Effective March 1, 2020, Washington State House Bill 1071 amends the state’s data breach notification law, expanding the categories of consumer information the unauthorized access of which would trigger notification requirements. Under current law, any person or business conducts business in Washington State and that owns or licenses data that includes personal information to provide notice to potentially affected consumers and to the state Attorney General no more than 45 calendar days after a data breach that may have resulted in authorized access of consumers’ personal information; as amended, the law will reduce the timeline for notification to 30 days.

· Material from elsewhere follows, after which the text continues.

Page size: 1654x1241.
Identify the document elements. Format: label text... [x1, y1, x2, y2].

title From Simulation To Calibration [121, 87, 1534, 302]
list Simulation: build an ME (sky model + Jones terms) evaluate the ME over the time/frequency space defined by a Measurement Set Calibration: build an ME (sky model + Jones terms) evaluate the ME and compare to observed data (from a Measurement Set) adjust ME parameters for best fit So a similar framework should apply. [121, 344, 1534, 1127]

In addition to making non-substantive changes (e.g., recodifying definition and exemption provisions), the measure also:
- Adds notification procedures for a data breach involving a consumer’s username or password (which vary according to whether the breach involves login credentials for an email account furnished by the person or business providing the notification);
- Requires the notification to affected consumers to include “[a] time frame of exposure, if known, including the date of the breach and the date of the discovery of the breach”; and
- If a breach affected more than 500 Washington consumers, requires the notification to the Attorney General to provide: (i) a list of the types of personal information that were, or are reasonably believed to have ben, the subject of a breach; (ii) “[a] time frame of exposure, if known, including the date of the breach and the date of the discovery of the breach”; (iii) a summary of steps taken to contain the breach; and (iv) a sample copy of a notification (which must exclude any personally identifiable information).